Но зачем? Стоит ли калечить человека, который столько лет помогал органам, нес свою службу, информировал о деятельности ЕАК — о полезной для страны, патриотической деятельности! — служил и, надо полагать, шаг за шагом в ужасе убеждался, в какую трясину он проваливается? Не бить, а поощрять, ублажать по возможности надо негласного сотрудника, подручного в разоблачении «джойнтовских» злодеев и их агентов. А эти били, дух выколачивали — не абсурд ли?

У кажущегося абсурда есть разгадка: по мере того как перед Фефером открывалась кровавая бездна следствия и его собственная роль в этом следствии, возникали дни отчаяния, мольб, смертных криков, смятенных отказов от вчерашних показаний, выколоченных из него, открывалась та истина, что и его ведут прямиком к расстрелу; возникали убийственные пробуждения совести, попытки солгать, запутать мастеров своего дела, обмануть, отречься от самого себя… Всего и не предусмотреть, не увидеть на расстоянии, не предугадать в той потрясающей, может быть, самой потрясающей драме: ведь других защищала собственная совесть, честность, непреданная честь — у Фефера не было и этого убежища.





Перец Маркиш не поцеловал бы его и полуистребленного…

Самуил Галкин поцеловал, и поцеловал бы, даже зная о долгой «внештатной» службе Зорина. У него хватило бы света и добра на целое человечество.

А мы будем теряться в догадках, пока не получим доступа к томам следственного и судебного дела ЕАК.

Важен несомненный факт. С самого создания Еврейского антифашистского комитета в него был внедрен осведомитель, и не рядовой сотрудник или член Комитета, а второе после председателя ЕАК, Михоэлса, лицо, причем человек деятельный, активный, политик в большей мере, чем весь остальной Комитет, вместе взятый.

О сотрудничестве Фефера с органами госбезопасности я впервые узнал из публикации «Литературной газеты» 1989 года. Но об одном загадочном, связанном с его арестом обстоятельстве я написал еще в 1987 году, теряясь в догадках, стараясь не задеть ничьей чести.

Приведу это место из журнала «Театр», № 12 за 1988 год, позволив себе сделать только одну поправку, точнее, привести подлинную фразу Переца Маркиша по рукописи, вместо сглаженной при публикации.

«Первым арестовали Ицика Фефера, — писал я, — коммуниста с 1919 года, поэта, певца революции, обладателя второй сказочной шубы от скорняков Нью-Йорка.
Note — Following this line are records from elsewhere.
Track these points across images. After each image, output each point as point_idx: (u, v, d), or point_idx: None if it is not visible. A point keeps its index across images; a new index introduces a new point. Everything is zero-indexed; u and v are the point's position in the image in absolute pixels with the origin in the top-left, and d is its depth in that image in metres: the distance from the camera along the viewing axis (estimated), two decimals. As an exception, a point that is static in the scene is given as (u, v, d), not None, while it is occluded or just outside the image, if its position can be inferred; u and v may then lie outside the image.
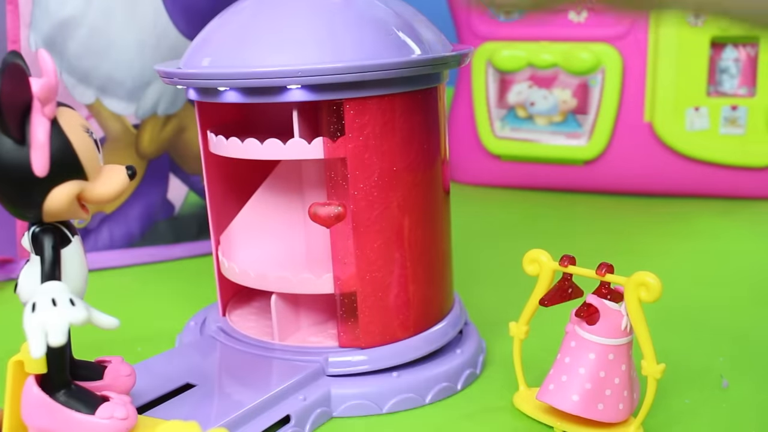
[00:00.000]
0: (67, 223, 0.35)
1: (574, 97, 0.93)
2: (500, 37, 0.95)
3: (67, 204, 0.34)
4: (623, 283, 0.43)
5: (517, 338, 0.49)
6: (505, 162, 0.98)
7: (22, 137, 0.32)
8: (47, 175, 0.33)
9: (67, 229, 0.35)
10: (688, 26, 0.87)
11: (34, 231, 0.35)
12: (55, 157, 0.33)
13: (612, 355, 0.44)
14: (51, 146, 0.33)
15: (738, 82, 0.89)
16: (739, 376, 0.52)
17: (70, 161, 0.33)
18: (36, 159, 0.32)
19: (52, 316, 0.31)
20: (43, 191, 0.33)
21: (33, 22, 0.68)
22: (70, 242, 0.35)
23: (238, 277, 0.51)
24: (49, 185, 0.33)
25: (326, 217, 0.46)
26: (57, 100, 0.34)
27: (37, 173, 0.32)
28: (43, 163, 0.32)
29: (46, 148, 0.32)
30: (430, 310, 0.51)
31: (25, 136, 0.32)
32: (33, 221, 0.35)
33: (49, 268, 0.34)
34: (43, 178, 0.33)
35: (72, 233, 0.35)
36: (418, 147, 0.47)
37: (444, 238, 0.51)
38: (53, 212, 0.34)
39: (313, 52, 0.43)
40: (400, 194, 0.47)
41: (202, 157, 0.52)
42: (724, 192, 0.92)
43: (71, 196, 0.34)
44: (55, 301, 0.31)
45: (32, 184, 0.33)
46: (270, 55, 0.44)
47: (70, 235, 0.35)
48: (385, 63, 0.43)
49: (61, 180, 0.33)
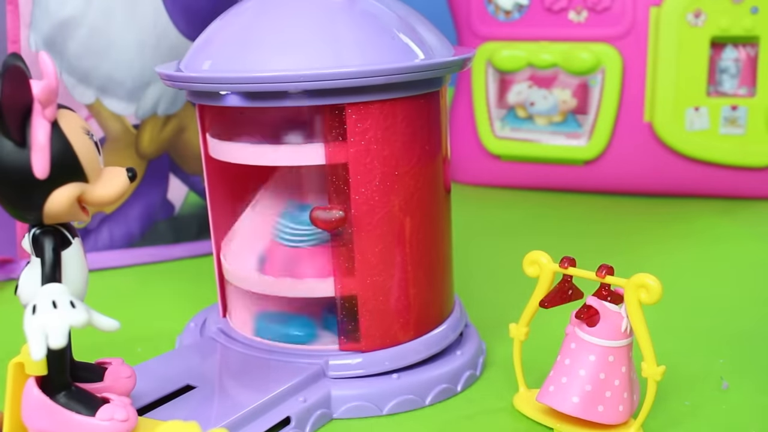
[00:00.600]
0: (67, 225, 0.35)
1: (574, 97, 0.93)
2: (500, 37, 0.95)
3: (67, 206, 0.34)
4: (623, 285, 0.43)
5: (517, 340, 0.49)
6: (505, 162, 0.98)
7: (23, 139, 0.32)
8: (48, 177, 0.33)
9: (67, 231, 0.35)
10: (688, 26, 0.87)
11: (34, 233, 0.35)
12: (56, 159, 0.33)
13: (612, 357, 0.44)
14: (51, 148, 0.33)
15: (738, 82, 0.89)
16: (739, 377, 0.52)
17: (71, 163, 0.33)
18: (36, 161, 0.32)
19: (53, 318, 0.31)
20: (44, 193, 0.33)
21: (33, 22, 0.68)
22: (71, 244, 0.35)
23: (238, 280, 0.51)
24: (50, 187, 0.33)
25: (328, 221, 0.46)
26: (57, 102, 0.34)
27: (37, 175, 0.32)
28: (44, 165, 0.32)
29: (46, 151, 0.32)
30: (431, 314, 0.51)
31: (25, 138, 0.32)
32: (33, 223, 0.35)
33: (50, 271, 0.34)
34: (44, 180, 0.33)
35: (72, 235, 0.35)
36: (419, 151, 0.47)
37: (445, 242, 0.51)
38: (53, 214, 0.34)
39: (315, 56, 0.43)
40: (402, 198, 0.47)
41: (203, 159, 0.52)
42: (724, 192, 0.92)
43: (72, 198, 0.34)
44: (55, 304, 0.31)
45: (33, 187, 0.33)
46: (272, 60, 0.43)
47: (70, 237, 0.35)
48: (387, 68, 0.43)
49: (62, 182, 0.33)
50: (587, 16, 0.91)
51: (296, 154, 0.45)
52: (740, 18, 0.86)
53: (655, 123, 0.90)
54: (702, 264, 0.73)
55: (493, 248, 0.78)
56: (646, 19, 0.88)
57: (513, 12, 0.94)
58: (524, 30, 0.93)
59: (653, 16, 0.88)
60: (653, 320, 0.44)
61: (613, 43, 0.90)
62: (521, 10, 0.93)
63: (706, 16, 0.86)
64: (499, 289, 0.66)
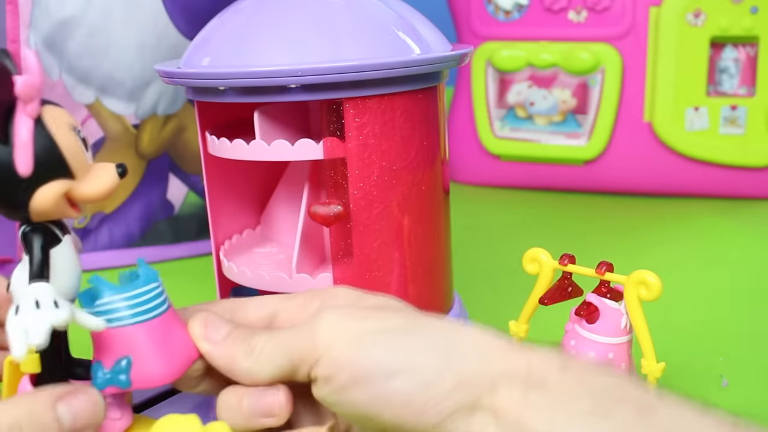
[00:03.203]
0: (58, 222, 0.35)
1: (574, 97, 0.93)
2: (500, 37, 0.95)
3: (52, 203, 0.33)
4: (623, 282, 0.43)
5: (517, 337, 0.49)
6: (504, 162, 0.98)
7: (6, 136, 0.32)
8: (32, 174, 0.32)
9: (58, 229, 0.35)
10: (688, 26, 0.87)
11: (23, 230, 0.34)
12: (39, 156, 0.32)
13: (612, 354, 0.44)
14: (35, 145, 0.32)
15: (738, 82, 0.89)
16: (738, 375, 0.52)
17: (55, 160, 0.33)
18: (19, 158, 0.32)
19: (34, 318, 0.31)
20: (28, 191, 0.33)
21: (33, 22, 0.68)
22: (60, 242, 0.35)
23: (236, 276, 0.51)
24: (34, 185, 0.33)
25: (326, 217, 0.46)
26: (45, 98, 0.34)
27: (20, 172, 0.32)
28: (27, 162, 0.32)
29: (28, 147, 0.32)
30: (430, 310, 0.51)
31: (8, 135, 0.32)
32: (21, 221, 0.35)
33: (37, 269, 0.33)
34: (28, 177, 0.32)
35: (63, 232, 0.35)
36: (417, 146, 0.47)
37: (443, 238, 0.51)
38: (40, 211, 0.33)
39: (312, 51, 0.43)
40: (400, 193, 0.47)
41: (202, 157, 0.52)
42: (724, 192, 0.92)
43: (57, 195, 0.33)
44: (38, 303, 0.31)
45: (16, 184, 0.32)
46: (270, 55, 0.44)
47: (60, 234, 0.35)
48: (385, 62, 0.43)
49: (46, 179, 0.33)
50: (587, 16, 0.91)
51: (294, 149, 0.45)
52: (740, 18, 0.86)
53: (654, 123, 0.90)
54: (702, 263, 0.73)
55: (492, 248, 0.78)
56: (646, 19, 0.88)
57: (513, 12, 0.94)
58: (524, 30, 0.94)
59: (653, 16, 0.88)
60: (653, 318, 0.44)
61: (613, 43, 0.90)
62: (521, 10, 0.93)
63: (705, 16, 0.86)
64: (498, 289, 0.66)
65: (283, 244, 0.55)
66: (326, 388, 0.32)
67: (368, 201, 0.46)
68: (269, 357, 0.34)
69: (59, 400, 0.32)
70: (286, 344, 0.34)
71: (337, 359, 0.32)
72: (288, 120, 0.48)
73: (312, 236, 0.50)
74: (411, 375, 0.31)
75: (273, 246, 0.56)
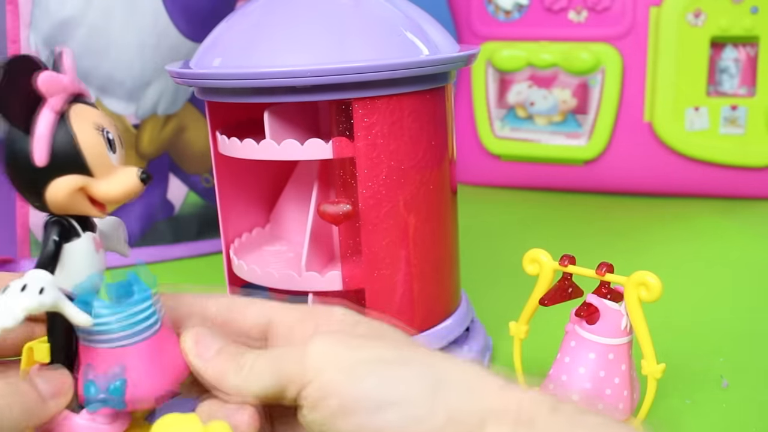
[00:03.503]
0: (82, 218, 0.36)
1: (574, 97, 0.93)
2: (500, 37, 0.95)
3: (65, 196, 0.34)
4: (623, 283, 0.43)
5: (517, 338, 0.49)
6: (504, 162, 0.98)
7: (27, 127, 0.33)
8: (47, 165, 0.33)
9: (80, 224, 0.35)
10: (688, 26, 0.87)
11: (45, 221, 0.35)
12: (57, 149, 0.33)
13: (612, 355, 0.44)
14: (54, 138, 0.33)
15: (738, 82, 0.89)
16: (739, 376, 0.52)
17: (72, 155, 0.34)
18: (36, 149, 0.33)
19: (10, 299, 0.31)
20: (44, 181, 0.34)
21: (33, 22, 0.68)
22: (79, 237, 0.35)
23: (246, 274, 0.51)
24: (49, 176, 0.33)
25: (335, 215, 0.47)
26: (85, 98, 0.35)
27: (36, 162, 0.33)
28: (42, 153, 0.33)
29: (45, 139, 0.33)
30: (437, 308, 0.51)
31: (30, 126, 0.33)
32: (41, 210, 0.35)
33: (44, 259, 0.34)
34: (43, 168, 0.33)
35: (85, 229, 0.36)
36: (425, 146, 0.47)
37: (451, 236, 0.52)
38: (54, 203, 0.34)
39: (322, 52, 0.44)
40: (408, 192, 0.47)
41: (213, 157, 0.52)
42: (724, 192, 0.92)
43: (70, 189, 0.34)
44: (25, 287, 0.32)
45: (33, 173, 0.33)
46: (281, 55, 0.44)
47: (80, 230, 0.35)
48: (393, 63, 0.43)
49: (61, 172, 0.34)
50: (587, 16, 0.91)
51: (304, 149, 0.46)
52: (740, 18, 0.86)
53: (655, 123, 0.90)
54: (702, 263, 0.73)
55: (492, 248, 0.78)
56: (646, 19, 0.88)
57: (513, 12, 0.94)
58: (524, 30, 0.94)
59: (653, 16, 0.88)
60: (653, 318, 0.44)
61: (613, 43, 0.90)
62: (521, 10, 0.93)
63: (705, 16, 0.86)
64: (498, 289, 0.66)
65: (293, 242, 0.56)
66: (313, 414, 0.32)
67: (377, 200, 0.46)
68: (258, 375, 0.33)
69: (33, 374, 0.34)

Об этом аресте я узнал случайно, столкнувшись с Перецем Маркишем при входе в Комитет по делам искусств на Неглинной. Они не ладили, Фефер и Маркиш, — были слишком непохожими как люди и как поэты.

— Ночью арестовали Фефера. Слыхали? — Экспрессивный Маркиш до боли сжал обе мои руки выше локтей. — Этот негодяй один в могилу не уйдет, всех за собой потащит…»

Последнюю фразу — она дана курсивом — при журнальной публикации мы заменили нейтральной, напрямик не задевающей Фефера, — добрейший и благороднейший редактор «Театра» Афанасий Салынский и в этом случае, как и во многих других, неизменно стоял на позиции защиты доброго имени и достоинства личности. Мы написали: «Теперь всех потащат…»

Но теперь, когда мы знаем гораздо больше, я думаю о том, что же все-таки скрывалось за вещими словами Маркиша, за полыхнувшей в нем ненавистью? Подозревал ли он Фефера или попросту не любил за многолетнее усердное функционирование, законопослушность и приверженность указаниям начальства?

Думаю, что сильнее всего в гневных и тоскующих, полуобреченных словах Маркиша было предчувствие трагедии — состояние, которое после убийства Михоэлса он уже ничем не мог заглушить.

Воспоминания Эстер Маркиш помогут нам глубже вникнуть в характер и атмосферу надвигавшейся драмы. При этом не будем принимать на веру любое ее свидетельство и не будем забывать о многолетнем литературном соперничестве двух поэтов, при котором, правда, Маркиш своими успехами был обязан выдающемуся таланту, Фефер же возмещал недостаток дарования общественной деятельностью.